Viele Grüße, Christian Johner
Der Link aus (1) scheint sich geändert zu haben. Hier die heutige Version:
https://www.asean.org/storage/images/archive/SnC/Guidance%20to%20ASEAN%20CSDT_Final_21%20Oct%202010.pdf
Vielen herzlichen Dank, lieber Herr Brunner!
Ich tausche den Link gleich aus.
Beste Grüße, Christian Johner
Sehr geehrter Herr Johner,
bzgl. des Links in 1b): „[…] die nun den STED unter dem Namen „Non in Vitro Diagnostic Device Market Authorization Table of Contents (nlVDMAToC)“ zum Download (inzwischen in der 2. Version vom März 2019) anbietet.“ gibt es offenbar ein Update.
Seit Juni 2024 ist der nIVD ToC (neue Benennung: „Non-In Vitro Diagnostic Device Regulatory Submission Table of Contents“) nun in der Version 4 verfügbar. Der Link zum Dokument hat sich wie folgt gerändert:
https://www.imdrf.org/documents/non-vitro-diagnostic-device-regulatory-submission-table-contents-nivd-toc
Best Grüße
Lars Meinecke
Sehr geehrter Herr Meinecke,
vielen Dank für Ihren wichtigen Hinweis. Da in Version 4 auch größere strukturelle Änderungen vorgenommen wurden, werden wir den Artikel baldmöglichst überarbeiten.
Beste Grüße
Luca Salvatore
Guten Tag,
Welche Länder akzeptieren die STED? Beim MDSAP teilnehmenden Länder klar. Zur STED konnte ich aber bislang keine vollständige Liste finden.
Vielen Dank im Voraus
Guten Tag,
eine veröffentlichte Übersicht über die Länder, welche STED oder ToC akzeptieren bzw. verlangen, ist uns leider nicht bekannt. Einige Länder wie Japan orientieren sich beispielsweise noch am „alten“ STED-Format. Andere Länder wie Kanada und China referenzieren bzw. verlangen das ToC-Format. Die FDA nutzt inzwischen eSTAR, bietet dort aber ein Mapping zum ToC.

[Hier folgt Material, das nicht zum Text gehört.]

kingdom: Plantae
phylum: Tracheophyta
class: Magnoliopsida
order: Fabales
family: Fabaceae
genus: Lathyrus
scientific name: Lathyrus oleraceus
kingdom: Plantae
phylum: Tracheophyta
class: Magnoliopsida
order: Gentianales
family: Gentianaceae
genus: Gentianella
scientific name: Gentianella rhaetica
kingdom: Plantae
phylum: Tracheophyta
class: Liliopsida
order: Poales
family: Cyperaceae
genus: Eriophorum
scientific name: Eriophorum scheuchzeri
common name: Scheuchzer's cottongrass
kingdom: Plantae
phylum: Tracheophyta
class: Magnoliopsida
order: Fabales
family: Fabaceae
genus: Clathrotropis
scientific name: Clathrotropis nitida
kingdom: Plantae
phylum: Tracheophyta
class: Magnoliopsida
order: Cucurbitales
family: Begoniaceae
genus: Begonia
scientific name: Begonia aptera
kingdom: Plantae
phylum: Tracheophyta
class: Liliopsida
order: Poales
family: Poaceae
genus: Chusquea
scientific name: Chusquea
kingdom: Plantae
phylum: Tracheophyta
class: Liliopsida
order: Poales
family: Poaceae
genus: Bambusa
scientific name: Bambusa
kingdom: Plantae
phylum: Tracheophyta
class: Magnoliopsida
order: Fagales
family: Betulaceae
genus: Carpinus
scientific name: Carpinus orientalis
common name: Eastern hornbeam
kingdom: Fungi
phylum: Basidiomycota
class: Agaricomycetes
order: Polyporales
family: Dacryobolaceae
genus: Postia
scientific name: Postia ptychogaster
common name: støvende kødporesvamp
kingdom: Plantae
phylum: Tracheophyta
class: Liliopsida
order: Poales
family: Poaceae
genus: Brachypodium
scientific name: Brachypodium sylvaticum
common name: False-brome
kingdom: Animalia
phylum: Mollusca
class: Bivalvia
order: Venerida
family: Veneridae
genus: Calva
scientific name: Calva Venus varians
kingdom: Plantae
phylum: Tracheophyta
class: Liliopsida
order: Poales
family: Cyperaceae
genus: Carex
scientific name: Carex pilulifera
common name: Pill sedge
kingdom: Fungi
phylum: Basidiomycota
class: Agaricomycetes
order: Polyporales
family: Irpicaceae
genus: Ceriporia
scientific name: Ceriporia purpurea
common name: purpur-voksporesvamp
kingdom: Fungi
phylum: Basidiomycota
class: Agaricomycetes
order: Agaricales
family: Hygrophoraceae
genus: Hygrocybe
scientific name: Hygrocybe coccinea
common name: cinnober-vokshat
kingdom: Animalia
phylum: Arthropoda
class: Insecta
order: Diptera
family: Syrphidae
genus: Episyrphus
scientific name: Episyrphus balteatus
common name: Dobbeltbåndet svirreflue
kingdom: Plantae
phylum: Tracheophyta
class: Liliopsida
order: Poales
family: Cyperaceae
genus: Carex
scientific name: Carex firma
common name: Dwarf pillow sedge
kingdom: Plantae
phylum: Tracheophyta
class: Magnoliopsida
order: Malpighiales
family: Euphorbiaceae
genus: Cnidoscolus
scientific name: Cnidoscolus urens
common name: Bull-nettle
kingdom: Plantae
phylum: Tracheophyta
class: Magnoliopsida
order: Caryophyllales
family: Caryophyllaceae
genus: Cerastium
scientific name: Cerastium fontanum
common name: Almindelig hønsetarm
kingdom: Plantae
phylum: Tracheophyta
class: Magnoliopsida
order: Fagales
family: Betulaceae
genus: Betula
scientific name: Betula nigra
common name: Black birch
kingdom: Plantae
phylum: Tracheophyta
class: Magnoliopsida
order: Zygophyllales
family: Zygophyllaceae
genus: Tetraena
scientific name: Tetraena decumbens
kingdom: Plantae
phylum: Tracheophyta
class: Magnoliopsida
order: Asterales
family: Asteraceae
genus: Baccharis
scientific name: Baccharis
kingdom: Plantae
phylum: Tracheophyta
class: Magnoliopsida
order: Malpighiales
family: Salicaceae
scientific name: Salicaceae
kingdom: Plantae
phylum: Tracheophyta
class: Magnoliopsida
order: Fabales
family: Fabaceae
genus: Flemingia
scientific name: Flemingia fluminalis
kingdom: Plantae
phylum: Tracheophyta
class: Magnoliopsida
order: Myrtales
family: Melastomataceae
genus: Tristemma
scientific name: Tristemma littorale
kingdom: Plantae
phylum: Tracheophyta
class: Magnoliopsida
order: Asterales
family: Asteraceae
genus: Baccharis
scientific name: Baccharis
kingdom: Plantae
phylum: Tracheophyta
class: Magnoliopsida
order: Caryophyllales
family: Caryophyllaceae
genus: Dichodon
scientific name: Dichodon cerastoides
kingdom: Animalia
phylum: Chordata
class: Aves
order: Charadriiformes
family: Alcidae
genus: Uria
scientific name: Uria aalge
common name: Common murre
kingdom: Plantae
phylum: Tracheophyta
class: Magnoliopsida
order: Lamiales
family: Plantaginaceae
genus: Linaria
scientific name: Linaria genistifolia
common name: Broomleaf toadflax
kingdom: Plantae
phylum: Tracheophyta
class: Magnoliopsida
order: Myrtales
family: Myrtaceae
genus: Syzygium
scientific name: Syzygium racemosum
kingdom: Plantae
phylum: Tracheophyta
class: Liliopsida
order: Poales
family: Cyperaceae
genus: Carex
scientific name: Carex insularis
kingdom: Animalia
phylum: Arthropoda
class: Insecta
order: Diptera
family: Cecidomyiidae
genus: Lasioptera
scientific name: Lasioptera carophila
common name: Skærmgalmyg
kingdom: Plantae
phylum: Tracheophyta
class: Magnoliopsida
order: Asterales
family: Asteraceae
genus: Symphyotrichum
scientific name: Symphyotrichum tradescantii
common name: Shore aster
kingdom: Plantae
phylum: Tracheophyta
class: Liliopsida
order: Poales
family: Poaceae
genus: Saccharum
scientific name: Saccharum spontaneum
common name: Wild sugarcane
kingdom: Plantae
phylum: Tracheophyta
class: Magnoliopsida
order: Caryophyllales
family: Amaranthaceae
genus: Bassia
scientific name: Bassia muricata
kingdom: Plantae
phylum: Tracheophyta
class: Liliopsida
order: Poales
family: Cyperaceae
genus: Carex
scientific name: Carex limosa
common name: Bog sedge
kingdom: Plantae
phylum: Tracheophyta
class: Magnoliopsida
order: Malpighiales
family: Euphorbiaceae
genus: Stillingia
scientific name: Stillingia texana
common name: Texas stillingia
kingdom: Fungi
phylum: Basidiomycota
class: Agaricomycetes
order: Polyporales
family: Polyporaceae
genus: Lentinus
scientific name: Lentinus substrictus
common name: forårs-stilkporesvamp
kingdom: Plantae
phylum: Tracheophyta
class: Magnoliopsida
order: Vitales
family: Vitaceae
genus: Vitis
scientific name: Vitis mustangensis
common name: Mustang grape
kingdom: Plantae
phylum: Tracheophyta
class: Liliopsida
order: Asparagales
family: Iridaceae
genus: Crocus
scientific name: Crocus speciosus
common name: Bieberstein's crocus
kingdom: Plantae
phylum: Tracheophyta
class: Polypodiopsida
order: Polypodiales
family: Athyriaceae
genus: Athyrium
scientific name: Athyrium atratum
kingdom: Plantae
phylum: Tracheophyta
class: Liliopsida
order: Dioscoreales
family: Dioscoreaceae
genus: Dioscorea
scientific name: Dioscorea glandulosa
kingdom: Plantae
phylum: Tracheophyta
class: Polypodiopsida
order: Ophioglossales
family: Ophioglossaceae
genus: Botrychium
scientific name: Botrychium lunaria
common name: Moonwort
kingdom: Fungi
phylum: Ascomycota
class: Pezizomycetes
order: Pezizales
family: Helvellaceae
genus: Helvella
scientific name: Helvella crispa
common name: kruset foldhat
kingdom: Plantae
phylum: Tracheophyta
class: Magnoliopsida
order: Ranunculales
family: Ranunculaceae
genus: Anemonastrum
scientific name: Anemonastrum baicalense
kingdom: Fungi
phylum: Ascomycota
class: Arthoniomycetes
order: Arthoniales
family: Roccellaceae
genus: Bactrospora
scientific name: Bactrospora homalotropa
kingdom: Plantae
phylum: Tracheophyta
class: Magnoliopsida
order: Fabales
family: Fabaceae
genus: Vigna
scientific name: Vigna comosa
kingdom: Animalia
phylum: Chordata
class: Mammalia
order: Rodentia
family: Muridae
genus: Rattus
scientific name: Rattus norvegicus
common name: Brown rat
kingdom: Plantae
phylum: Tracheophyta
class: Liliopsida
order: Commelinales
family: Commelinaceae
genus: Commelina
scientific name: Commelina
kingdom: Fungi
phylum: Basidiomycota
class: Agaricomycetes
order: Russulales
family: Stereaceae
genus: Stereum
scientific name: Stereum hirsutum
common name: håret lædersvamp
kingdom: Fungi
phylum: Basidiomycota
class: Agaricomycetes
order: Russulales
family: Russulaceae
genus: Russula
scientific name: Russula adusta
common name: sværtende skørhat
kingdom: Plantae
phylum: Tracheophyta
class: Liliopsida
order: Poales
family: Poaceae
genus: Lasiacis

Die an der Erstellung des ToC-Formats beteiligten Behörden finden Sie direkt im Dokument beschrieben. Diese sind:
– EU Kommission
– Anvisa / Brasilien
– Health Canada
– PMDA / Japan
– Health Sciences Authority / Singapur
– Ministry of Food and Drug Safety / Korea
– MHRA / UK
– NMPA / China
– TGA / Australien
– FDA / USA
– Russland
Allerdings bedeutet dies nicht, dass die genannten Länder auf das ToC-Format setzen. Vermutlich werden einige Länder zukünftig eher das FDA eSTAR-Format implementieren (siehe z.B. Pilot-Projekt mit Health Canada).